Unlike the earlier calculations of Jeans, Lifshitz, and Bonnor for the density of a smooth gas acting like a fluid, van Albada analyzed the gravitational instability in a system of point particles. To describe the system completely requires the N-particle distribution functions P(n), as in (6.1), or equivalently, all the N-particle correlation functions as in (6.7). For a simpler analysis, van Albada examined how only the one-particle distribution function P(1)) evolves if it is not affected by the local grain- iness of the gravitational field. This neglected all the higher order distributions and correlations, particularly those produced by near neighbors. Ignoring the correlations of near neighbors significantly underestimated small-scale nonlinear relaxation but made the problem tractable. This was a major achievement in itself.

With this "collisionless" approximation, van Albada derived kinetic equations for the evolution of velocity "moments" of the one-particle position and velocity distribution function F(r, v) dr dv in the expanding universe. These moments are integrals over the distribution weighted by powers of the radial and tangential velocity. An infinite number of moments are necessary to describe the distribution, but van Albada assumed that all moments with velocity powers of three or greater vanish. This implies there is no flow of kinetic energy and that the velocity distribution at low energies is symmetrical. This assumption was needed to simplify the mathematics, but unfortunately it led to a very unrealistic description of the physics. The net effect of all these simplifications was to solve a problem only slightly more fundamental than the fluid problem. Nevertheless it gave the first results that directly related the particle density perturbations to their velocity distribution and that described spherical accretion in some detail. Large forming clusters would typically acquire a dense central core with many galaxies and a more sparsely populated halo attracting galaxies from the uniform field.

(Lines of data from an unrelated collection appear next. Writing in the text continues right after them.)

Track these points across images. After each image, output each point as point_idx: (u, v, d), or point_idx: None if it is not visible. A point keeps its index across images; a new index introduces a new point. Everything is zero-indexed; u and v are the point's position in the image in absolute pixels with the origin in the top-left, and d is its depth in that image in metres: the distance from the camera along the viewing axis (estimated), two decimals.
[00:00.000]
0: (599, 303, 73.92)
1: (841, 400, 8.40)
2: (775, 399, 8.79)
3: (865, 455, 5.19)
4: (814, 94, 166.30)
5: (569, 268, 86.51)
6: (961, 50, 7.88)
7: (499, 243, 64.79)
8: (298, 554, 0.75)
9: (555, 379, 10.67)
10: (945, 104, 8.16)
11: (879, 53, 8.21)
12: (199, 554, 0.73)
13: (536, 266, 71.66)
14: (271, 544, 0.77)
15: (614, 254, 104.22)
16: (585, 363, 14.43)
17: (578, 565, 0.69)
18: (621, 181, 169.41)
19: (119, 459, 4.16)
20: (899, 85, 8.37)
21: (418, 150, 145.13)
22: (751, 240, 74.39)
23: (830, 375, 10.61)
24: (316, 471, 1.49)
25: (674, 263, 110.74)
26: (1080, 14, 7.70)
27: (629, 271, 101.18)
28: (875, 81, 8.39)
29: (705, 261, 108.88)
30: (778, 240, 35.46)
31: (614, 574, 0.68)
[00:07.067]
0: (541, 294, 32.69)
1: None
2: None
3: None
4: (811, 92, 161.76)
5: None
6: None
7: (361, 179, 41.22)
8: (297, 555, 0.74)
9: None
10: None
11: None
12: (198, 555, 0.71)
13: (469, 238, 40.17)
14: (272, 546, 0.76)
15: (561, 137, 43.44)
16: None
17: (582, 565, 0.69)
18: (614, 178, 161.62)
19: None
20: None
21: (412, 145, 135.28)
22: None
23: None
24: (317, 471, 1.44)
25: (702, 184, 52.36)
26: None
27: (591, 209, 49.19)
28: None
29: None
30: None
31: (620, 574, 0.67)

Van Albada's calculation quantified and emphasized the importance of uniform initial conditions for galaxy clustering. He even speculated that this uniformity resulted from cosmic radiation pressure - discovered five years later. But all the observations, from Herschel's survey to the great Lick catalog, had emphasized the nonuniformity of the galaxy distribution. Hubble had hoped that homogeneity would appear as the spatial scale of observations increased. As the 1960s began, opinion was mixed.